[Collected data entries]

-------------------------

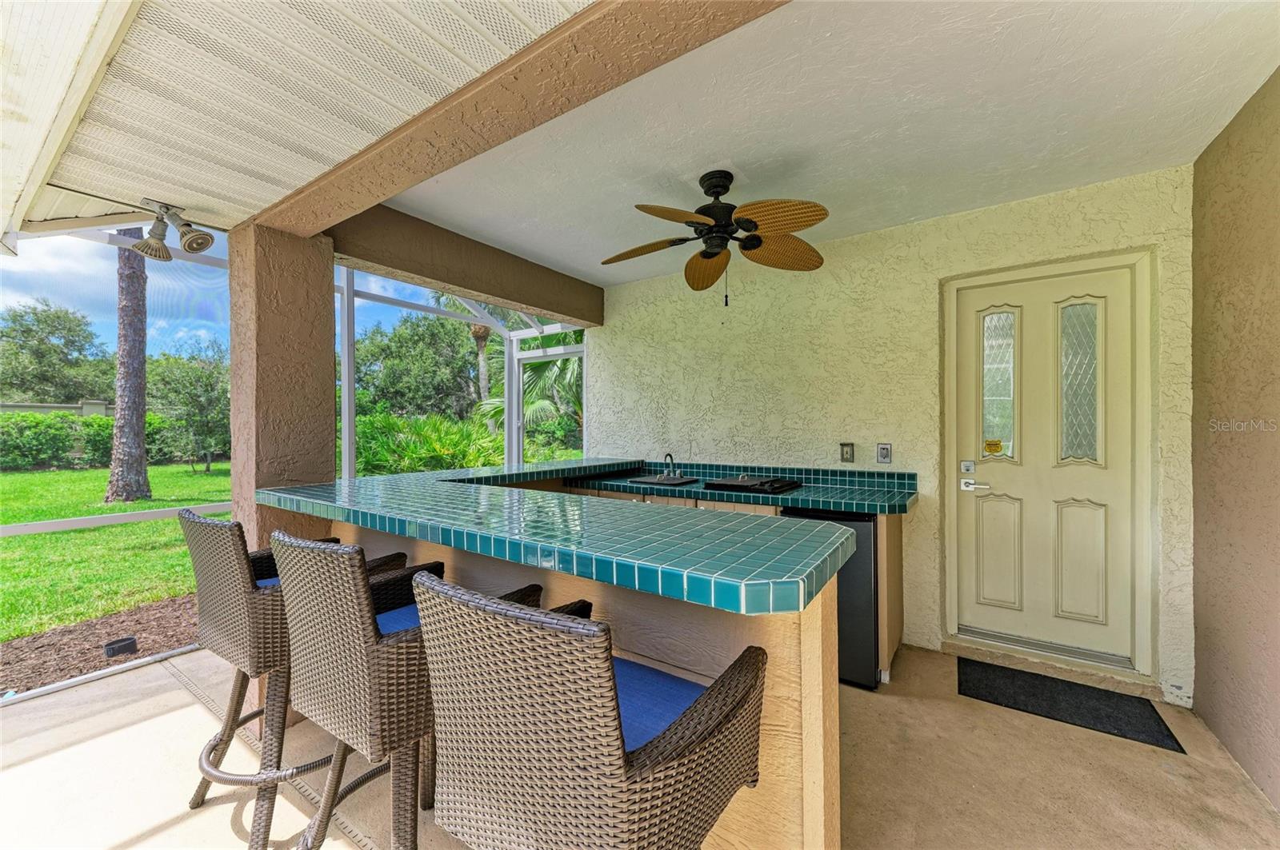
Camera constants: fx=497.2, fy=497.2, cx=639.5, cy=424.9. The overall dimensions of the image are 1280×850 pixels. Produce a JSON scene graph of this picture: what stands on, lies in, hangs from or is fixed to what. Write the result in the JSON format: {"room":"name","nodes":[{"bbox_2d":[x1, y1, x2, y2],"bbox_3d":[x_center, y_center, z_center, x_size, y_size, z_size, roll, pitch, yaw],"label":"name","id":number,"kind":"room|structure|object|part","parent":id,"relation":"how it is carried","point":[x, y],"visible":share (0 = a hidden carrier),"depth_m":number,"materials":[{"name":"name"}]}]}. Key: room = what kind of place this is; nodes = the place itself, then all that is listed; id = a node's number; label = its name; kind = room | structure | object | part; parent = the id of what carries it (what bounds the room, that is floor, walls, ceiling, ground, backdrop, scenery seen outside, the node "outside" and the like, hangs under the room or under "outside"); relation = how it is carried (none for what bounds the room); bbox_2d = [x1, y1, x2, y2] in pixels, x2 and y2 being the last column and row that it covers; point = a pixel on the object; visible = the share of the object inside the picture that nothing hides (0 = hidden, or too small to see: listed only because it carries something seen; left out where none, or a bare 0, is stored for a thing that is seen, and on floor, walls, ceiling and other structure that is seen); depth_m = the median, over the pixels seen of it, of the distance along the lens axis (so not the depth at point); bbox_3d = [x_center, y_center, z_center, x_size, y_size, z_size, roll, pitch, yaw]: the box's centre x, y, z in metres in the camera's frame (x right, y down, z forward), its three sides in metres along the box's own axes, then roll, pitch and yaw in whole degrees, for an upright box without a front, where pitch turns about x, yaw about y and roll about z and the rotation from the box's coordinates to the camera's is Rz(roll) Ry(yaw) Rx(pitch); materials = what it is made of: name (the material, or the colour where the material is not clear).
{"room":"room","nodes":[
{"label":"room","id":0,"kind":"room"},
{"bbox_2d":[0,0,599,242],"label":"soffit","id":1,"kind":"structure","parent":0,"point":[251,209],"depth_m":1.40,"materials":[{"name":"white"}]},
{"bbox_2d":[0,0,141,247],"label":"roof eave","id":2,"kind":"object","parent":1,"relation":"attached to","point":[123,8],"visible":1,"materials":[{"name":"white"}]},
{"bbox_2d":[129,200,215,262],"bbox_3d":[-2.032,-0.843,2.166,0.291,0.220,0.232,0,0,35],"label":"floodlight","id":3,"kind":"object","parent":1,"relation":"attached to","point":[189,246],"visible":1,"depth_m":2.15,"materials":[{"name":"beige metal"}]},
{"bbox_2d":[0,638,1279,849],"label":"floor","id":4,"kind":"structure","parent":0,"point":[1158,774],"depth_m":1.87,"materials":[{"name":"beige concrete"}]},
{"bbox_2d":[226,220,338,725],"bbox_3d":[-1.652,0.224,2.305,0.338,2.222,0.326,0,0,35],"label":"stucco column","id":5,"kind":"structure","parent":4,"relation":"on","point":[329,353],"depth_m":2.18,"materials":[{"name":"paint"}]},
{"bbox_2d":[180,506,407,849],"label":"bar stool","id":6,"kind":"object","parent":4,"relation":"on","point":[226,725],"visible":0.57,"depth_m":1.55,"materials":[{"name":"wicker"}]},
{"bbox_2d":[254,574,279,588],"bbox_3d":[-1.303,0.605,1.820,0.425,0.074,0.389,0,0,35],"label":"seat cushion","id":7,"kind":"object","parent":6,"relation":"on","point":[264,583],"visible":0.06,"depth_m":1.83,"materials":[{"name":"blue fabric"}]},
{"bbox_2d":[0,227,587,705],"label":"screen enclosure","id":8,"kind":"object","parent":4,"relation":"on","point":[346,450],"visible":0.39,"depth_m":3.51,"materials":[{"name":"white metal"}]},
{"bbox_2d":[268,532,545,849],"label":"bar stool","id":9,"kind":"object","parent":4,"relation":"on","point":[326,561],"visible":0.77,"depth_m":1.19,"materials":[{"name":"brown wicker"}]},
{"bbox_2d":[375,604,421,634],"bbox_3d":[-0.695,0.644,1.554,0.421,0.085,0.408,0,0,35],"label":"seat cushion","id":10,"kind":"object","parent":9,"relation":"on","point":[384,626],"visible":0.15,"depth_m":1.56,"materials":[{"name":"blue fabric"}]},
{"bbox_2d":[284,471,851,846],"bbox_3d":[-0.502,0.819,1.966,2.408,0.977,0.476,0,0,35],"label":"bar counter","id":11,"kind":"object","parent":4,"relation":"on","point":[815,673],"visible":0.44,"depth_m":1.29,"materials":[{"name":"teal tile"}]},
{"bbox_2d":[254,456,856,614],"bbox_3d":[-0.404,0.293,1.993,2.188,0.048,1.219,0,0,35],"label":"bar countertop","id":12,"kind":"structure","parent":11,"relation":"on","point":[362,482],"depth_m":1.28,"materials":[{"name":"teal tile"}]},
{"bbox_2d":[407,571,769,849],"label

-------------------------

### EXERCISE INSTRUCTIONS
Write the entries out again word for word. Omit all pictures from them.

### EXERCISE OUTPUT
Camera constants: fx=497.2, fy=497.2, cx=639.5, cy=424.9. The overall dimensions of the image are 1280×850 pixels. Produce a JSON scene graph of this picture: what stands on, lies in, hangs from or is fixed to what. Write the result in the JSON format: {"room":"name","nodes":[{"bbox_2d":[x1, y1, x2, y2],"bbox_3d":[x_center, y_center, z_center, x_size, y_size, z_size, roll, pitch, yaw],"label":"name","id":number,"kind":"room|structure|object|part","parent":id,"relation":"how it is carried","point":[x, y],"visible":share (0 = a hidden carrier),"depth_m":number,"materials":[{"name":"name"}]}]}. Key: room = what kind of place this is; nodes = the place itself, then all that is listed; id = a node's number; label = its name; kind = room | structure | object | part; parent = the id of what carries it (what bounds the room, that is floor, walls, ceiling, ground, backdrop, scenery seen outside, the node "outside" and the like, hangs under the room or under "outside"); relation = how it is carried (none for what bounds the room); bbox_2d = [x1, y1, x2, y2] in pixels, x2 and y2 being the last column and row that it covers; point = a pixel on the object; visible = the share of the object inside the picture that nothing hides (0 = hidden, or too small to see: listed only because it carries something seen; left out where none, or a bare 0, is stored for a thing that is seen, and on floor, walls, ceiling and other structure that is seen); depth_m = the median, over the pixels seen of it, of the distance along the lens axis (so not the depth at point); bbox_3d = [x_center, y_center, z_center, x_size, y_size, z_size, roll, pitch, yaw]: the box's centre x, y, z in metres in the camera's frame (x right, y down, z forward), its three sides in metres along the box's own axes, then roll, pitch and yaw in whole degrees, for an upright box without a front, where pitch turns about x, yaw about y and roll about z and the rotation from the box's coordinates to the camera's is Rz(roll) Ry(yaw) Rx(pitch); materials = what it is made of: name (the material, or the colour where the material is not clear).
{"room":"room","nodes":[
{"label":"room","id":0,"kind":"room"},
{"bbox_2d":[0,0,599,242],"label":"soffit","id":1,"kind":"structure","parent":0,"point":[251,209],"depth_m":1.40,"materials":[{"name":"white"}]},
{"bbox_2d":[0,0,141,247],"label":"roof eave","id":2,"kind":"object","parent":1,"relation":"attached to","point":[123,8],"visible":1,"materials":[{"name":"white"}]},
{"bbox_2d":[129,200,215,262],"bbox_3d":[-2.032,-0.843,2.166,0.291,0.220,0.232,0,0,35],"label":"floodlight","id":3,"kind":"object","parent":1,"relation":"attached to","point":[189,246],"visible":1,"depth_m":2.15,"materials":[{"name":"beige metal"}]},
{"bbox_2d":[0,638,1279,849],"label":"floor","id":4,"kind":"structure","parent":0,"point":[1158,774],"depth_m":1.87,"materials":[{"name":"beige concrete"}]},
{"bbox_2d":[226,220,338,725],"bbox_3d":[-1.652,0.224,2.305,0.338,2.222,0.326,0,0,35],"label":"stucco column","id":5,"kind":"structure","parent":4,"relation":"on","point":[329,353],"depth_m":2.18,"materials":[{"name":"paint"}]},
{"bbox_2d":[180,506,407,849],"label":"bar stool","id":6,"kind":"object","parent":4,"relation":"on","point":[226,725],"visible":0.57,"depth_m":1.55,"materials":[{"name":"wicker"}]},
{"bbox_2d":[254,574,279,588],"bbox_3d":[-1.303,0.605,1.820,0.425,0.074,0.389,0,0,35],"label":"seat cushion","id":7,"kind":"object","parent":6,"relation":"on","point":[264,583],"visible":0.06,"depth_m":1.83,"materials":[{"name":"blue fabric"}]},
{"bbox_2d":[0,227,587,705],"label":"screen enclosure","id":8,"kind":"object","parent":4,"relation":"on","point":[346,450],"visible":0.39,"depth_m":3.51,"materials":[{"name":"white metal"}]},
{"bbox_2d":[268,532,545,849],"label":"bar stool","id":9,"kind":"object","parent":4,"relation":"on","point":[326,561],"visible":0.77,"depth_m":1.19,"materials":[{"name":"brown wicker"}]},
{"bbox_2d":[375,604,421,634],"bbox_3d":[-0.695,0.644,1.554,0.421,0.085,0.408,0,0,35],"label":"seat cushion","id":10,"kind":"object","parent":9,"relation":"on","point":[384,626],"visible":0.15,"depth_m":1.56,"materials":[{"name":"blue fabric"}]},
{"bbox_2d":[284,471,851,846],"bbox_3d":[-0.502,0.819,1.966,2.408,0.977,0.476,0,0,35],"label":"bar counter","id":11,"kind":"object","parent":4,"relation":"on","point":[815,673],"visible":0.44,"depth_m":1.29,"materials":[{"name":"teal tile"}]},
{"bbox_2d":[254,456,856,614],"bbox_3d":[-0.404,0.293,1.993,2.188,0.048,1.219,0,0,35],"label":"bar countertop","id":12,"kind":"structure","parent":11,"relation":"on","point":[362,482],"depth_m":1.28,"materials":[{"name":"teal tile"}]},
{"bbox_2d":[407,571,769,849],"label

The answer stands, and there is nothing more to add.